Uncertainty and human emotion explains why a small percentage of traders are quite successful while a large majority fail to beat the market averages. Whenever you buy a share, you are hoping to make a profit on it. If it happens to go down, you may think ‘this is just temporary, it will come back’. Sure it might go back up, but there’s also a good chance it will go down further, and when that happens ‘Well, maybe I should keep it’ and then the share goes down again. And every time it goes down you will find it harder to sell. Every time you will be hoping that you can get back just a little bit of your loss – after all, how far can it really fall? The answer is a lot. The problem is that if a share is really going into a downturn, it will keep going down.

On the other side of this is the fear associated with a rising stock. You buy a stock you like, it goes up and you have a nice profit. It goes up a little more and your profit gets bigger. In the back of your head you’re thinking ‘maybe I should sell now; the share price can’t go any higher or that it’s so overvalued’. The problem here is you stand to lose all the profits you could have made if the share continues to rise.

Listen, think, then act

What you do with your money affects you – not the people handing out the advice. We’re not saying you shouldn’t listen to outside advice, but you need to consider: does it fit into your plan? There will also be negative input from other people about the share market, some of it is genuine concern, but most is just plain uninformed.

First consider: who’s giving the advice? Is it someone who wants to sell you something? Do you understand why or what they are advising you to do? If not, it should make you circumspect. Even if you have a good financial adviser, you should still be learning and asking questions until the outcome and risks are fully understood. There is simply no way around the need to understand every investment and financial decision you make. If you, in any way, feel uncomfortable, or simply don’t need the product, do not invest in it. Once you understand something fully you can then move on to understanding the next. This is how knowledge is accrued, and over time your risk tolerance will grow. Greed and not understanding your investments are probably the fastest ways to end up in debt or worse. Making a financial decision based on what you ‘hope’ will happen is where the trouble begins. Your financial decisions need to be based on what’s rational and reasonable, and not some form of hope.

Part of being a trader is to understand ourselves and the reasons why we really want to be a trader. You may think you are just trading for money, but you must also have given some thought as to how this money will change your life or the lives of the people around you. There are many reasons for making money, but if they are not to improve your life physically or emotionally then self-sabotage often becomes the main reason for trading mistakes. The more you understand about yourself and the true reasons for your emotions, the better trader you will become.
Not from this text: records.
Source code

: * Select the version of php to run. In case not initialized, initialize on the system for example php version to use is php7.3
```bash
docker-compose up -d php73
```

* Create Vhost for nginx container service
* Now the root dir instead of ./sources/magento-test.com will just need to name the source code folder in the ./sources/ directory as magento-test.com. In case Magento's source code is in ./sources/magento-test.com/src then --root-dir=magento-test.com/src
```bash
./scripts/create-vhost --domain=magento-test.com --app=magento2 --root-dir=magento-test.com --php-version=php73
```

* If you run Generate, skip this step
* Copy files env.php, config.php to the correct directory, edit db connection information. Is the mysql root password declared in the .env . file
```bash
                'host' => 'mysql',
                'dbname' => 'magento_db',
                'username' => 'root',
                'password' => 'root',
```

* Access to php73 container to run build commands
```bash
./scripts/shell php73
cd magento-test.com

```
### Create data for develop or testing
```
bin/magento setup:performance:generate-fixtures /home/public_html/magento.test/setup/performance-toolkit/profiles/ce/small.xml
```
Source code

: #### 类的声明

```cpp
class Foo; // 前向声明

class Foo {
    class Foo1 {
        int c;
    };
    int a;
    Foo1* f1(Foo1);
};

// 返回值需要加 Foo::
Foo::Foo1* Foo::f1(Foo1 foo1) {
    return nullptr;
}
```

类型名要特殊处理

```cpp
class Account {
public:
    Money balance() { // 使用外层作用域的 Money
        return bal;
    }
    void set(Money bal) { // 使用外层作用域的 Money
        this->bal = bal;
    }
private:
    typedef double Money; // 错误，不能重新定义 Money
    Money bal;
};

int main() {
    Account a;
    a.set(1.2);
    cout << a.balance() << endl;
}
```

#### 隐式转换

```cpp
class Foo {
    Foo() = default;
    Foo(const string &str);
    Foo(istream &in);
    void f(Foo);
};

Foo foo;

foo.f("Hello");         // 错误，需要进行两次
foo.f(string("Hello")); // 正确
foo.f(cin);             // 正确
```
Trading is, in a sense, a forever forward journey into our own minds. Serious consideration should be given to the reasons for all trading rules and the type of trading you decide on. Are you trading speculative capital trying to make a small or large fortune, or to earn steady returns for your retirement funds? Are you trading or investing in the right products to achieve your goals? Which strategies do you have the confidence and knowledge to employ? These are all emotional as well as logical decisions.

 

Failure doesn’t mean you are a failure,
it just means you haven’t succeeded yet.